Malgré les tensions géopolitiques, une coopération efficace en matière de commerce demeure possible
« La mondialisation est un fait. Mais, à mon avis, nous avons sous-estimé sa fragilité », déclarait le secrétaire général des Nations Unies Kofi Annan au Forum économique mondial il y a environ 25 ans. Aujourd’hui, la fragilité du système commercial libéral international, socle de la paix et de la stabilité depuis la fin de la guerre froide, est plus qu’évidente.
Percevant la mondialisation comme une menace pour les industries et la sécurité nationales, certains dirigeants tentent de réduire la dépendance de leur pays à l’égard de chaînes d’approvisionnements mondiales précaires. Même des pays autrefois chantres du libre-échange se replient sur eux-mêmes pour s’isoler de leurs rivaux et s’assurer l’accès à des ressources stratégiques diverses (puces d’ordinateur, terres rares, etc.).
Dans le présent numéro, nous mettons l’accent sur les forces qui perturbent l’ordre commercial international établi, notamment la guerre que la Russie mène en Ukraine et la fragmentation géopolitique. Nous examinons également la manière dont la technologie et des priorités de politique économique telles que le changement climatique et l’égalité redessinent la carte du commerce mondial.
La désillusion croissante envers la mondialisation n’est pas sans conséquence. Pinelopi Goldberg, de l’Université Yale, conclut que le protectionnisme pourrait nuire à la résilience et favoriser les conflits. Selon Doug Irwin (Dartmouth), l’histoire nous enseigne que les politiques industrielles et les subventions pourraient aggraver les difficultés des pays. Michele Ruta (FMI) estime quant à lui que les tensions mondiales croissantes pourraient pousser les alliances commerciales régionales vers moins d’intégration et plus de discrimination. La fragmentation du monde en blocs commerciaux rivaux pourrait marginaliser les pays plus petits. Ngaire Woods (Oxford) est d’avis que certains pays gagneraient à rester non alignés.

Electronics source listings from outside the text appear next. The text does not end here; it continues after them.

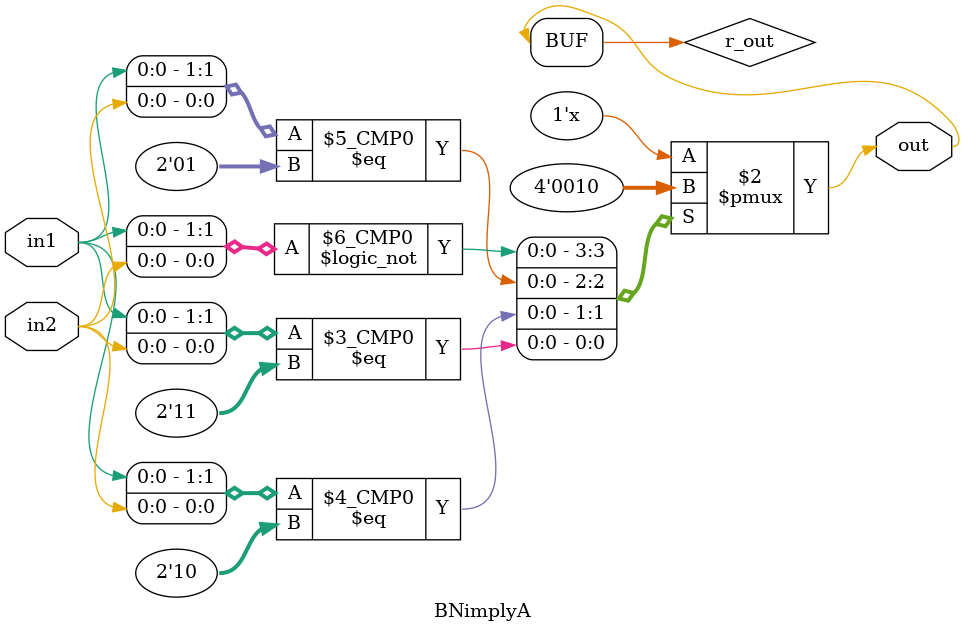
<source format=v>
module BNimplyA(output out, input in1, in2);
  reg r_out;
  assign out = r_out;
  always@(in1, in2)
    begin
      case({in1,in2})
        2'b00: out = 1'b0;
        2'b01: out = 1'b0;
        2'b10: out = 1'b1;
        2'b11: out = 1'b0;
        default: out = 1'b0;
      endcase
    end
endmodule

</source>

Toutefois, Kristalina Georgieva (FMI) et Ngozi Okonjo-Iweala (OMC) exhortent les pays à garder la foi dans le commerce international, dont le pouvoir transformateur a tiré des millions de personnes de la pauvreté et en appellent au renforcement des institutions multilatérales. D’autres contributeurs militent en faveur d’un nouveau consensus politique pour répondre à des attentes concurrentes à l’égard du système commercial mondial, en tenant compte de l’évolution structurelle de l’économie mondiale.
Il est important de renforcer le système commercial pour en préserver les avantages et éviter des pertes. Dans le nouveau monde du commerce, soulignent Georgieva et Okonjo-Iweala, « nous ne pouvons pas nous permettre de rester les bras croisés ».
Les opinions exprimées dans la revue n’engagent que leurs auteurs et ne reflètent pas nécessairement la politique du FMI.